Nothing about this movie is realistic. It really exists as more of a bizarre commentary on how insane the world is now and how our collective nostalgia for the past is founded in a delusional fantasy. But it begs the question “what if we were all a little bit more considerate and a bit nicer to each other?” 

It starts off as a weird backward version of The Shining, with Walken monitoring the various ins and outs of their fallout shelter (not a bomb shelter, there’s a difference), making sure everything is up and running while doing his best to take care of his wife and his son. Where all work and no play made Jack a homicidal maniac, in this case, it made Calvin a man with a purpose. Spacek’s Helen, on the other hand, is far less content with their confines, and nowhere near as fulfilled as Calvin. Their entire experience in the fall out shelter — 35 years followed by the threat of more time to stay safely hidden from the “mutants” up above — feels distressingly familiar as we continue to deal with lockdown after lockdown after lockdown, in what’s starting to feel like a Covid-induced Sisyphean nightmare. Some of us may see ourselves in Calvin, taking this as an opportunity to fix up our homes, get more work done, focus a little harder on the tasks you’d otherwise neglect. Others may relate to Adam, eager to see what else is going on, but also keenly aware of the need to stay safe and inside. Then there’s Helen, who I think reflects most of us; wanting to be safe and doing everything right, but steadily losing our shit because it feels like it’s been an eternity without any human contact beyond the confines of our home and, dammit, we miss our friends, want to go out, and are pissed off that for some inexplicable reason WE’RE STILL F**KING HERE!

But I digress.

It’s no surprise that Fraser has charisma to spare and exceptional comedic timing, particularly when paired ever so briefly with Nathan Fillion. His endless joy at seeing the world is downright infectious. Considering the only people he’s ever seen in his entire life are his two white parents, when he first encounters a Black woman walking down the street, your heart stops for a moment. You have no clue how he’s going to react, or what he’s going to say, but I think it’s fair to assume we’d all anticipate something hateful. But he’s just so in awe of her, and so honored to meet her, even she’s dumbfounded. His pitch-perfect line delivery in every scene is just outstanding, and the physicality of his performance is likewise. He’s a complete joy to watch, and he makes you wish for a sequel. Ideally one with more dancing. You’ll see. 

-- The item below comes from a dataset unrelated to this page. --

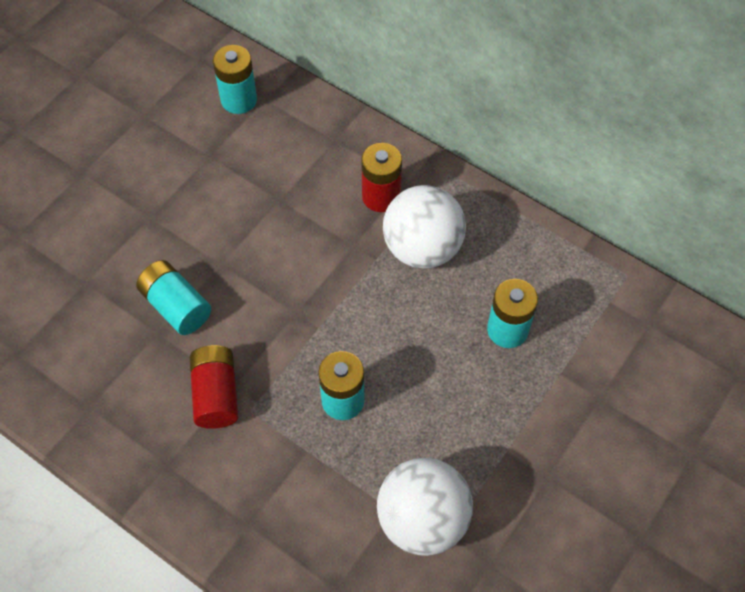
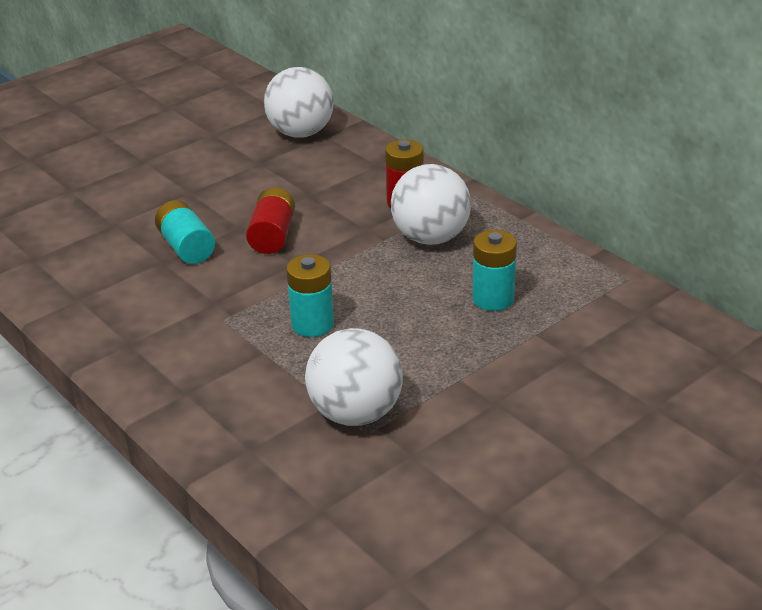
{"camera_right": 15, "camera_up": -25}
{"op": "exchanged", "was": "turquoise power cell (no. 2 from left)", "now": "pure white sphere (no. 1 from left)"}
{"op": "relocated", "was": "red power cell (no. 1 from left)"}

Spacek’s comedic chops are on full display here, as are Walken’s. The two get to play these absurd caricatures of sheltered, traditional folks with very little understanding of the world but an immense pull towards kindness and hospitality. The stuff that Spacek earnestly does are the kinds of things both my Bubbie and my Abuelita would have said and done, like rushing to the kitchen sink to start scrubbing it because of hearing something distressing, or lamenting how hard it is to get baked cheese off of a casserole dish while you’re literally going into a fallout shelter! Ok, that one may be a bit specific, but still. Considering my Abuelita used to tell me not to walk on the kitchen floor without socks lest I get a cold, and that my Bubbie would practically run to the kitchen sink to start scrubbing if we talked about anything she didn’t like at the dinner table, I’d say it applies!

While, for me, the most inexplicable parts of the movie are that it rains twice in LA in the span of roughly a month, and Silverstone looks like her style icon was a young Shirley Temple (seriously, this was 4 years after Clueless in which she had the perfect hair, what gives?!), it exists in such a place of joy that I don’t care.